§ Work request
Find the lines in the records below that contain "worn", and report each of them.

§ Data under study
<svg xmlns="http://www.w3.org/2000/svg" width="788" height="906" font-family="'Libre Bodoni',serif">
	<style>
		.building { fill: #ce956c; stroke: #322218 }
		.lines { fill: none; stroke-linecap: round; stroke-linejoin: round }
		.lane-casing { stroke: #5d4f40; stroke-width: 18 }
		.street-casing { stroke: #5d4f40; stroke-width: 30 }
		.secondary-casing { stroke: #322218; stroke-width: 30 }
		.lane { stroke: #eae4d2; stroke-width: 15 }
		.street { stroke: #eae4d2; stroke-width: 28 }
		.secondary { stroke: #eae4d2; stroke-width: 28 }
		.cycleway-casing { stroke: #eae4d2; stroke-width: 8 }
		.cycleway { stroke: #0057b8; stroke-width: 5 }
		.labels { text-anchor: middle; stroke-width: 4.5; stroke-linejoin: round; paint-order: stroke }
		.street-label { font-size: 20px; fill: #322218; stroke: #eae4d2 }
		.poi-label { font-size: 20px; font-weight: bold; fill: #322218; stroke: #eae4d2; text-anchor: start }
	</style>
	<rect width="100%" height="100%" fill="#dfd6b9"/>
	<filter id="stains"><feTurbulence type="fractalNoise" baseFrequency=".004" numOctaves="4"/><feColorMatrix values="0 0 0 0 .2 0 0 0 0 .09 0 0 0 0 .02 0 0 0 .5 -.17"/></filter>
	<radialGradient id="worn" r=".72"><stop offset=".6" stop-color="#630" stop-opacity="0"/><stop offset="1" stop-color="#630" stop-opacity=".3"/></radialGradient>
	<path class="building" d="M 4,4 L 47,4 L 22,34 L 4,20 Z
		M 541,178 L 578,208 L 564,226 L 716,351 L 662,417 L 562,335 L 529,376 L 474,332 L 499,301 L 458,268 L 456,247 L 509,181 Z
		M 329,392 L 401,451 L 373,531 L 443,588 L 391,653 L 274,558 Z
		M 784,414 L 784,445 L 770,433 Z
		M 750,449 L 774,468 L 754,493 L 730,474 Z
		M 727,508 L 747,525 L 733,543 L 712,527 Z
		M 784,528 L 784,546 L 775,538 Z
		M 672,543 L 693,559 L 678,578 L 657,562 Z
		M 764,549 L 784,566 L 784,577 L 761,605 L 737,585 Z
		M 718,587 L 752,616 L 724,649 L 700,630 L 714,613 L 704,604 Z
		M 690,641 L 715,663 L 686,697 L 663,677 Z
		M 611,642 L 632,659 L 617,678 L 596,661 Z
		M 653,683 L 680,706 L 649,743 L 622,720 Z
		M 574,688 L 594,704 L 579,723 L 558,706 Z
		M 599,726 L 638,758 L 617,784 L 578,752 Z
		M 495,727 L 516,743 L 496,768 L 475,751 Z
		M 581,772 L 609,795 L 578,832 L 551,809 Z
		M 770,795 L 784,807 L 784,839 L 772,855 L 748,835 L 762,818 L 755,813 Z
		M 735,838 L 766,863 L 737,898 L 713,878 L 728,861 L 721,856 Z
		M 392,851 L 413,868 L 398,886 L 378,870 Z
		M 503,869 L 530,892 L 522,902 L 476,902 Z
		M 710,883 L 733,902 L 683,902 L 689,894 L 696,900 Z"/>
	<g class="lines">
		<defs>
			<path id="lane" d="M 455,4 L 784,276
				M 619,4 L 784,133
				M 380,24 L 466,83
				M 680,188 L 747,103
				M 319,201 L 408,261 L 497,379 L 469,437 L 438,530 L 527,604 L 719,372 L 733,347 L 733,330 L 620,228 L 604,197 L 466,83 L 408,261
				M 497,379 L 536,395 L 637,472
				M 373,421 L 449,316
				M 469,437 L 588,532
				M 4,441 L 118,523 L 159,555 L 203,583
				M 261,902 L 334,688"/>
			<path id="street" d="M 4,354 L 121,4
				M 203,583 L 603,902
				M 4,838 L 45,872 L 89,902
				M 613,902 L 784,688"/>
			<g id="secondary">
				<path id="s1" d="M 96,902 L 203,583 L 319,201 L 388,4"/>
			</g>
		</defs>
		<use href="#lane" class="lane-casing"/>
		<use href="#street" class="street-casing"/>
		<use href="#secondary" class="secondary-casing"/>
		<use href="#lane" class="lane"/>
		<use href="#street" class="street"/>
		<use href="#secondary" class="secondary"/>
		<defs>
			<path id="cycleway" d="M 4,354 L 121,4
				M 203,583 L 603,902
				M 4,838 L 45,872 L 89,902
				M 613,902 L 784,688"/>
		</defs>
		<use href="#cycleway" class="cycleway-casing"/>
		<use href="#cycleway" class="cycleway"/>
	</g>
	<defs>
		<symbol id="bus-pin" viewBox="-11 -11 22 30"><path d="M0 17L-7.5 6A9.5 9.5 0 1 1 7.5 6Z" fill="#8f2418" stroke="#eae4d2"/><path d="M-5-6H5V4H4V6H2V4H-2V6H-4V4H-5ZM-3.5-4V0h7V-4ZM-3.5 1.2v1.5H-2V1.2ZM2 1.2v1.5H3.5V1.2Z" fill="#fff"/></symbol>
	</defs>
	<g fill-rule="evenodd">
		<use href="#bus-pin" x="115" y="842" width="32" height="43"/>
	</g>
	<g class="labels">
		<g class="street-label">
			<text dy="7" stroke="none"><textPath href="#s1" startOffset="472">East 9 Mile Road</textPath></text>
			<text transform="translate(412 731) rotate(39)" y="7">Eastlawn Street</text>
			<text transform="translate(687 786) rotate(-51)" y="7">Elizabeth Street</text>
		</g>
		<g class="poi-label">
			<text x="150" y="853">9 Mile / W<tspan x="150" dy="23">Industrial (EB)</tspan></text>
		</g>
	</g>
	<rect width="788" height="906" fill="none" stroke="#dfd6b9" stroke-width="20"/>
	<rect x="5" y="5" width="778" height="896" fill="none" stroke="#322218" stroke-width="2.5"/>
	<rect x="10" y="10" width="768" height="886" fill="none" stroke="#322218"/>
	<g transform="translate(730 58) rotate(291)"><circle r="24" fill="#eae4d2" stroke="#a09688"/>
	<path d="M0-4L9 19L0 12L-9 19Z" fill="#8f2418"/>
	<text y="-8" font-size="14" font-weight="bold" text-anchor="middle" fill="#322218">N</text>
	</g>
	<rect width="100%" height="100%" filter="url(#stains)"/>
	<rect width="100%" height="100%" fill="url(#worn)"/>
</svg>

...

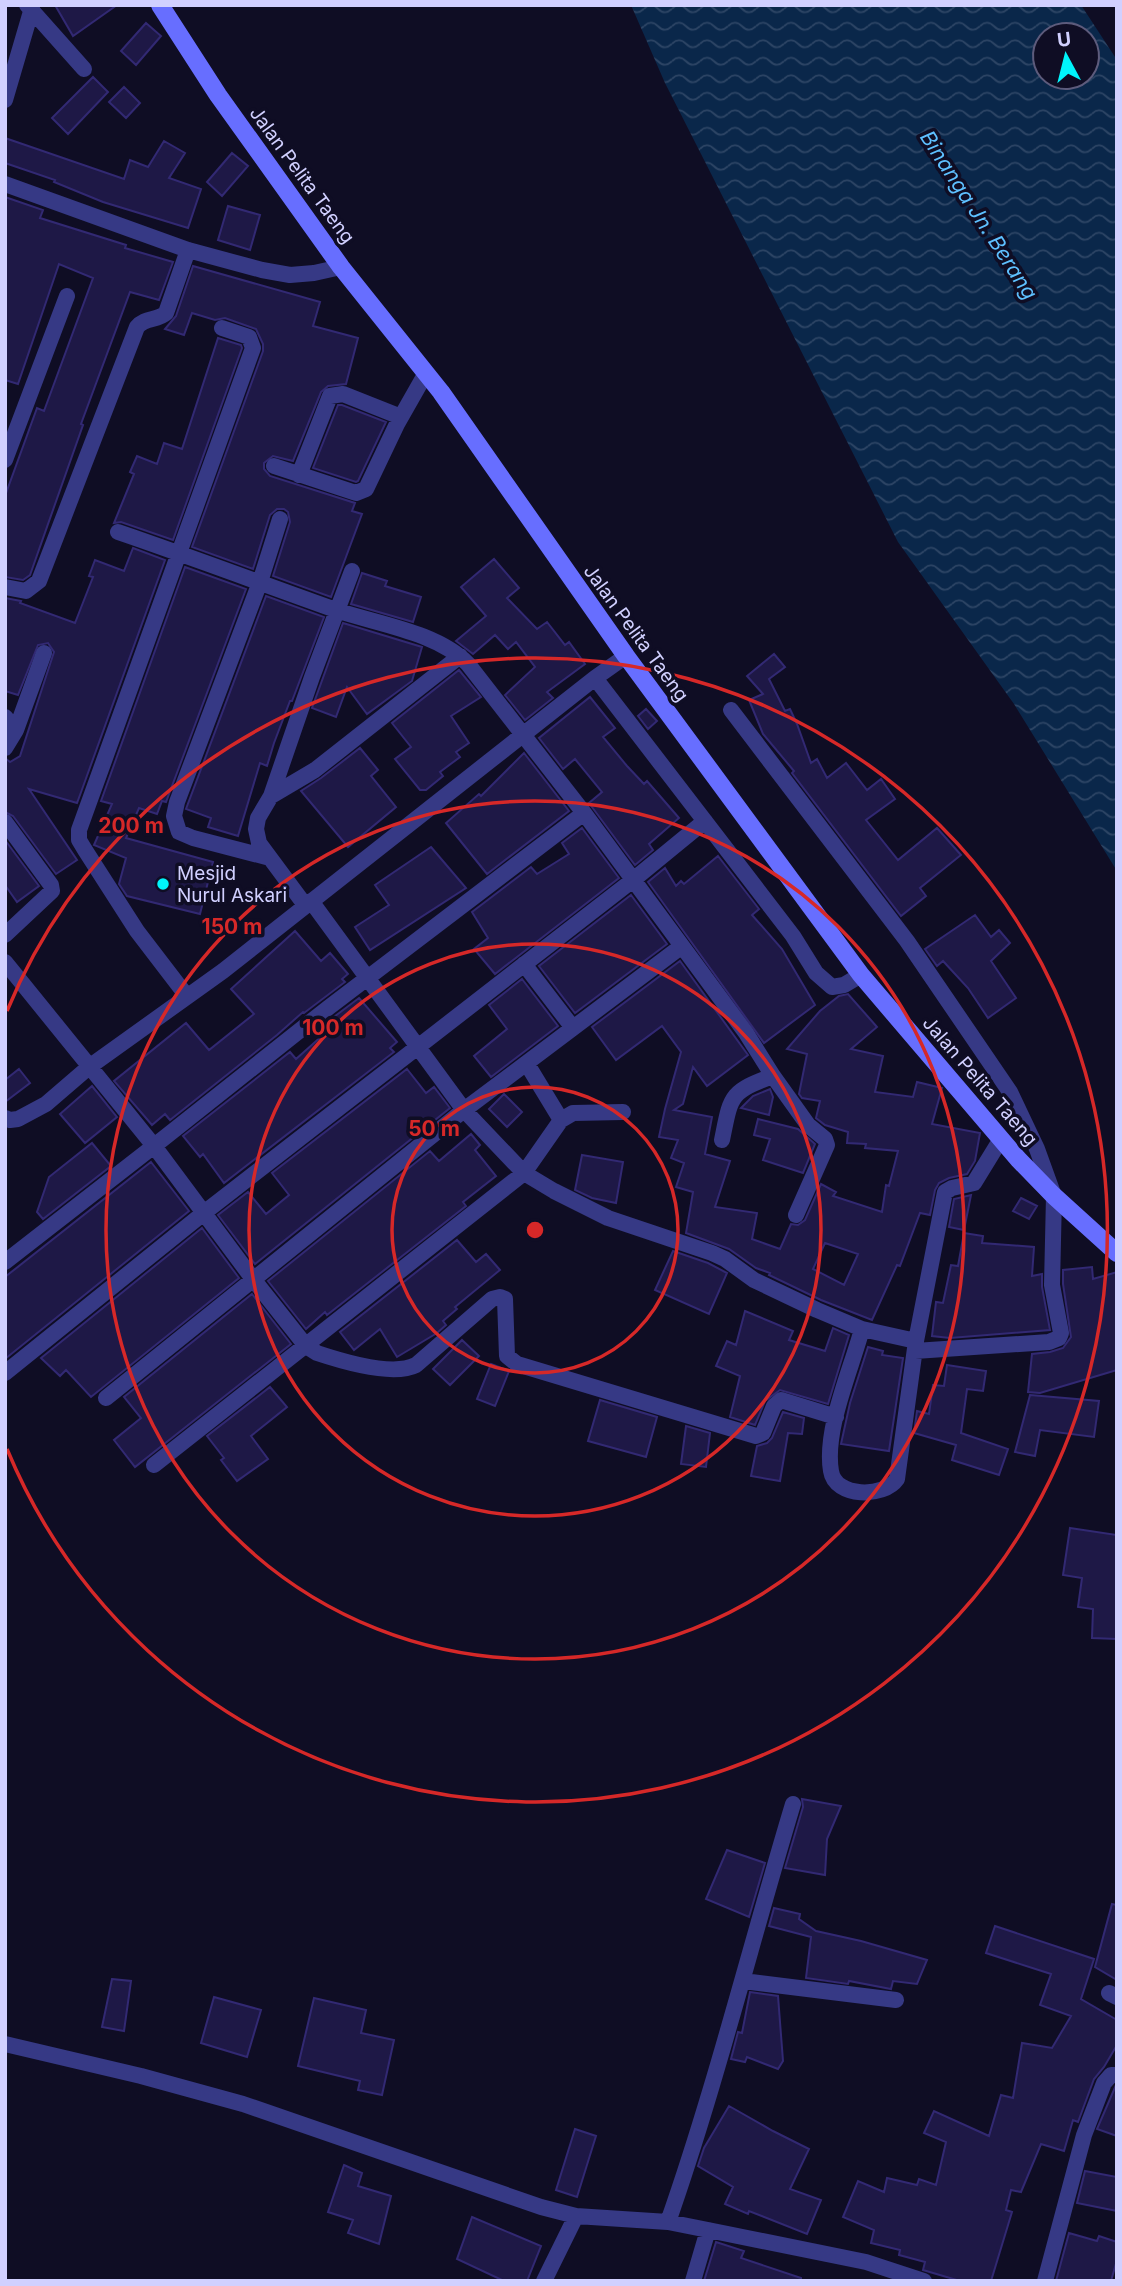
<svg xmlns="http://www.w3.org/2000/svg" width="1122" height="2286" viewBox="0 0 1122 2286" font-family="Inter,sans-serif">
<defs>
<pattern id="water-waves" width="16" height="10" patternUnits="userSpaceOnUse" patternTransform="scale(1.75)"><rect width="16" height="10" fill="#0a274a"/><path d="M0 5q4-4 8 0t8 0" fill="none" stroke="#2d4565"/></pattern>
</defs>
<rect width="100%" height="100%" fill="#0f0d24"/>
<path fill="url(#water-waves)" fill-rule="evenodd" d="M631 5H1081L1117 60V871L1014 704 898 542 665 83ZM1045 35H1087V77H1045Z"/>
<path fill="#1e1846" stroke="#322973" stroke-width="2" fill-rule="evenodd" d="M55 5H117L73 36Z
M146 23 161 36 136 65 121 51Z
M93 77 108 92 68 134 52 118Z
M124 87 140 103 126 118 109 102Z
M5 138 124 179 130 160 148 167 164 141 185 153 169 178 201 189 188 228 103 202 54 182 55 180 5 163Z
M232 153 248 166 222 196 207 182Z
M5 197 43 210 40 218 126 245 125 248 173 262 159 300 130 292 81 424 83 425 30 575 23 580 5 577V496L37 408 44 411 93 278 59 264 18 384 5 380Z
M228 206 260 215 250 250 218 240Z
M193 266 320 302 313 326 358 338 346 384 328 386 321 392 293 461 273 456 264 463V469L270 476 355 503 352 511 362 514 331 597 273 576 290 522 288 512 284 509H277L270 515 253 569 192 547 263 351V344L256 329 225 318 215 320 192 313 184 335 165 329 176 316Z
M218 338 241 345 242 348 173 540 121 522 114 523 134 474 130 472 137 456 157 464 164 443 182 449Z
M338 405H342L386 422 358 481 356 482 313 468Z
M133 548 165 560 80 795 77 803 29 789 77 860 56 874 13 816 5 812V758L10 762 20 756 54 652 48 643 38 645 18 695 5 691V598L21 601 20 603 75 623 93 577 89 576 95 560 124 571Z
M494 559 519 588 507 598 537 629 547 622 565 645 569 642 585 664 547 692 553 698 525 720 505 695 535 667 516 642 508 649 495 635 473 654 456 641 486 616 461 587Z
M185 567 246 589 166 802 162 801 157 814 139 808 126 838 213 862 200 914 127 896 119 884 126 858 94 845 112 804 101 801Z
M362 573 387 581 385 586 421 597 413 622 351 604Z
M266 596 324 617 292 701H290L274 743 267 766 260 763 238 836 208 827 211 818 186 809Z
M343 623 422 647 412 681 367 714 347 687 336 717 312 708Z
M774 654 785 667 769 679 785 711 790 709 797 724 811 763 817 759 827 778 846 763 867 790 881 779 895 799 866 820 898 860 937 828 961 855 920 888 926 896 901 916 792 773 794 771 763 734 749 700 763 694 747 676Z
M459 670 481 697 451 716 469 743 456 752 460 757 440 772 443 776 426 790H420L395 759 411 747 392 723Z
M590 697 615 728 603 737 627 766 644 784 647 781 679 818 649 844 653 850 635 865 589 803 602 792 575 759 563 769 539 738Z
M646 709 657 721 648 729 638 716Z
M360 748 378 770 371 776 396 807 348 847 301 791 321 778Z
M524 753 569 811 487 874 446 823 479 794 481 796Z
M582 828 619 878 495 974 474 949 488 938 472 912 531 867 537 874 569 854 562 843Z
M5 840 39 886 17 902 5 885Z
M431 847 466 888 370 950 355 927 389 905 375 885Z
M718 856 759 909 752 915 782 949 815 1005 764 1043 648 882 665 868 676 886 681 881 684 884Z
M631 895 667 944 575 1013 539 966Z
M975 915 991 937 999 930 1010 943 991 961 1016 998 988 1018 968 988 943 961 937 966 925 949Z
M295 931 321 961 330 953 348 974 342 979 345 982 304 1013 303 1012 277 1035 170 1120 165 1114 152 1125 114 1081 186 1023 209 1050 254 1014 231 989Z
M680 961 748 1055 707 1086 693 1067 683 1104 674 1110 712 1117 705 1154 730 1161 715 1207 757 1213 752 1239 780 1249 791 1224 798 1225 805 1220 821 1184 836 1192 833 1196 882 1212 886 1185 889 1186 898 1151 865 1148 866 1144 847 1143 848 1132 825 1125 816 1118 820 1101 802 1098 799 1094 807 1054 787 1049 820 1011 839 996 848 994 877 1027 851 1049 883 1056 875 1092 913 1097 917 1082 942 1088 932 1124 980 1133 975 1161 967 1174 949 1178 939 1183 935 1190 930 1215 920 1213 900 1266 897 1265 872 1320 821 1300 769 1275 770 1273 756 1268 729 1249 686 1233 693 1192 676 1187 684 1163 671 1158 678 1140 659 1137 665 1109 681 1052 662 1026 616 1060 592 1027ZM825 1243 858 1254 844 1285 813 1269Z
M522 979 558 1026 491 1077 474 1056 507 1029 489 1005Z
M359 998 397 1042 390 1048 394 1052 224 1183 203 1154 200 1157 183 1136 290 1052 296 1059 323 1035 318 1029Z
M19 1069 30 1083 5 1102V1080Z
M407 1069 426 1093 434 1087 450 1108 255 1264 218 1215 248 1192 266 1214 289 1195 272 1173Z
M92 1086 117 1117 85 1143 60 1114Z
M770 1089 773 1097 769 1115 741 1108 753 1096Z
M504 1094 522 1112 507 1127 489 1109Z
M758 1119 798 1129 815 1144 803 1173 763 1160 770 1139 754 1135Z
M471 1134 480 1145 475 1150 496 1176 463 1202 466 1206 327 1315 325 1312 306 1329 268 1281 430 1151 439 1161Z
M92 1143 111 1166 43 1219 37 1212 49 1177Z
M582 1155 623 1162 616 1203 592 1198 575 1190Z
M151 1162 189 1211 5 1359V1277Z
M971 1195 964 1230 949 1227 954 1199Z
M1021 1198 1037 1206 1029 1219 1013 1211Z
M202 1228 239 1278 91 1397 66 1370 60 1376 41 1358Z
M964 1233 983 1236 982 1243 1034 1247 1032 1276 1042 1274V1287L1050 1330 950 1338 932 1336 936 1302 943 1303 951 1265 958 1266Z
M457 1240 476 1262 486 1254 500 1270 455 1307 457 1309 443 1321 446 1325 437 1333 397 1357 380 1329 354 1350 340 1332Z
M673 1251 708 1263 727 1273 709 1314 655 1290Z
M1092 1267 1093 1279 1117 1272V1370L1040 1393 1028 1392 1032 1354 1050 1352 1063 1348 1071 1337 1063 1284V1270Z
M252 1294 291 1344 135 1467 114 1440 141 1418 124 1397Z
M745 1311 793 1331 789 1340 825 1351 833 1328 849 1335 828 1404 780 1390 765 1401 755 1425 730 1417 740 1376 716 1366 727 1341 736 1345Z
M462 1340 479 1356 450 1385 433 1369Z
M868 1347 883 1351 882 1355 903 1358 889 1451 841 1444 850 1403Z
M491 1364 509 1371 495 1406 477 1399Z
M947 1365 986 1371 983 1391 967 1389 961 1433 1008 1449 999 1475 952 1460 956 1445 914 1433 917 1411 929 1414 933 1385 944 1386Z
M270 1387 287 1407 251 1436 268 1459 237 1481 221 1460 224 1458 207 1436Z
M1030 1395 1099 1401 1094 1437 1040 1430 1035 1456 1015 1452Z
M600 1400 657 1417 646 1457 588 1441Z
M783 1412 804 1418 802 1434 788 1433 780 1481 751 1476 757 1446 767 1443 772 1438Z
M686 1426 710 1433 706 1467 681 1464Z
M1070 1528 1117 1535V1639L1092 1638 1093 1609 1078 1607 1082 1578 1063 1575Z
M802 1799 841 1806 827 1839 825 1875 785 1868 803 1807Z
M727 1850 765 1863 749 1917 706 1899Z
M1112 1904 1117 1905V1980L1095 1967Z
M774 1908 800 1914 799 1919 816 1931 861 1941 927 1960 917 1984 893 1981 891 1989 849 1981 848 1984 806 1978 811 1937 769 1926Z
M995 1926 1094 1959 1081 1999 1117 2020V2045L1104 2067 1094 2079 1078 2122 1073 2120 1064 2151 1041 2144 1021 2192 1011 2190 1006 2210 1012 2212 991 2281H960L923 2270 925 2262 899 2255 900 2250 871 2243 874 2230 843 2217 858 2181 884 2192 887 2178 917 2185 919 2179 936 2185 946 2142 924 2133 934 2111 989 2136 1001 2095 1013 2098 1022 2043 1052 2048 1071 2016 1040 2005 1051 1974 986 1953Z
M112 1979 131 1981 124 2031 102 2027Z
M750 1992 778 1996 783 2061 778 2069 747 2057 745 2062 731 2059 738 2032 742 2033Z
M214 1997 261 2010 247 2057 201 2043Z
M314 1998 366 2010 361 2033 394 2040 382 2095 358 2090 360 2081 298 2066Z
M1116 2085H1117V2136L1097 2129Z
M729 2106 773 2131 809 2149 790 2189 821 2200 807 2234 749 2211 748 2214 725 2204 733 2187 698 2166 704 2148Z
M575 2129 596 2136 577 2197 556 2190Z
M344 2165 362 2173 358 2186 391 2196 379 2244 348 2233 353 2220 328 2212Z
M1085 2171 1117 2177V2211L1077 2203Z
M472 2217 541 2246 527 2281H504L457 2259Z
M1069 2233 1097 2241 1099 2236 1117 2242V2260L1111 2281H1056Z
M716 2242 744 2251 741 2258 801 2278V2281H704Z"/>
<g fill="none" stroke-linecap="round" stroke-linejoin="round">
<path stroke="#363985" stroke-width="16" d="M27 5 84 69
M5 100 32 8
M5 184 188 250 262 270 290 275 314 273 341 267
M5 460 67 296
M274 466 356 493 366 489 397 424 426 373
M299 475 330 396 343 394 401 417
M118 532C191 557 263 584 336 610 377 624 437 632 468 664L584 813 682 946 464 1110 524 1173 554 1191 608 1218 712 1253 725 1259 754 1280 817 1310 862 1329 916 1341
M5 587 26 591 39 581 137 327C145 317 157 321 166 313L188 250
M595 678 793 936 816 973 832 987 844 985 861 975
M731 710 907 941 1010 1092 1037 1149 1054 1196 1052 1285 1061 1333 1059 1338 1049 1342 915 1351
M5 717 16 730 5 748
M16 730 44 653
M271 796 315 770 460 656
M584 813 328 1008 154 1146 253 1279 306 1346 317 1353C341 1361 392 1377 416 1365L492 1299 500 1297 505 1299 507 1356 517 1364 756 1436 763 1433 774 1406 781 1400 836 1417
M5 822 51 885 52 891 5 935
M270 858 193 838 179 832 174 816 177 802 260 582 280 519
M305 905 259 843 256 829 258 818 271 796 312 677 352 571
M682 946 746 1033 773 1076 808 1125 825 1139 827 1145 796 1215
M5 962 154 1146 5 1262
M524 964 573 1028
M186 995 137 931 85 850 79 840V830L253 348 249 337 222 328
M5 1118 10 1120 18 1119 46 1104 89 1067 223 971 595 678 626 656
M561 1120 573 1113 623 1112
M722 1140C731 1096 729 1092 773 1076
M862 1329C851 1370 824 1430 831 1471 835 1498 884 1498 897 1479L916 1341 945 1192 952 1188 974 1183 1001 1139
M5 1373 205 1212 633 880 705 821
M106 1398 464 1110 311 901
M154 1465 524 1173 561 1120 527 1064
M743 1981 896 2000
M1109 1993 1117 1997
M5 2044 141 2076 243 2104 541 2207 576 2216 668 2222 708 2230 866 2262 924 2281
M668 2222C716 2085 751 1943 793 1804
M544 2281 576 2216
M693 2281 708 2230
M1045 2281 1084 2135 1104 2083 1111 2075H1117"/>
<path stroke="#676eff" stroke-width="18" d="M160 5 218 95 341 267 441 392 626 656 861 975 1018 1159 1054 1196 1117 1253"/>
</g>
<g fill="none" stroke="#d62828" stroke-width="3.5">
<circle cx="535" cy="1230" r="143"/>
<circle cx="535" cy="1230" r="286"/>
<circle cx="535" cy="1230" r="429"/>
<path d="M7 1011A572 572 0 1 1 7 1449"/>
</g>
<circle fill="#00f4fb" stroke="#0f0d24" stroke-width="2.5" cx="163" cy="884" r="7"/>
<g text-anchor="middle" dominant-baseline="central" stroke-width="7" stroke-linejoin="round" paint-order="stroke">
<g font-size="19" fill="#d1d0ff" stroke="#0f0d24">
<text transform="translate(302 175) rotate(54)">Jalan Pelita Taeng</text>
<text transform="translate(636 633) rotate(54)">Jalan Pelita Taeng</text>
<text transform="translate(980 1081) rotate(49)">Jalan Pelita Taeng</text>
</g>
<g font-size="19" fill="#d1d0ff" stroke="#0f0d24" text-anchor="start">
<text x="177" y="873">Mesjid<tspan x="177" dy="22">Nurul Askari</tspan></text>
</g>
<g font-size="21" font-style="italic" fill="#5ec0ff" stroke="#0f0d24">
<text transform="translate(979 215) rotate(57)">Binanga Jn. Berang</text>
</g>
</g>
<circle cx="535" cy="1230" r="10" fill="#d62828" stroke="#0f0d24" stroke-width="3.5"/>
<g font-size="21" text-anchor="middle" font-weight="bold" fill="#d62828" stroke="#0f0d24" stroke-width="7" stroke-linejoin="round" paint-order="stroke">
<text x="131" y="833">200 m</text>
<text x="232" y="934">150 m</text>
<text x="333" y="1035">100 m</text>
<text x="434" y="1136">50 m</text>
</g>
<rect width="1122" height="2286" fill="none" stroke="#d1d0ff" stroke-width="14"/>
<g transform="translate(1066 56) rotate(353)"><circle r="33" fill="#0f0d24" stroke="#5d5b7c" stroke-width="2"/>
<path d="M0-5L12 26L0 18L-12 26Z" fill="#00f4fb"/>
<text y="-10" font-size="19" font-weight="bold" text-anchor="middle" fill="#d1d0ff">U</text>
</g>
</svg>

§ Result below
	<radialGradient id="worn" r=".72"><stop offset=".6" stop-color="#630" stop-opacity="0"/><stop offset="1" stop-color="#630" stop-opacity=".3"/></radialGradient>
	<rect width="100%" height="100%" fill="url(#worn)"/>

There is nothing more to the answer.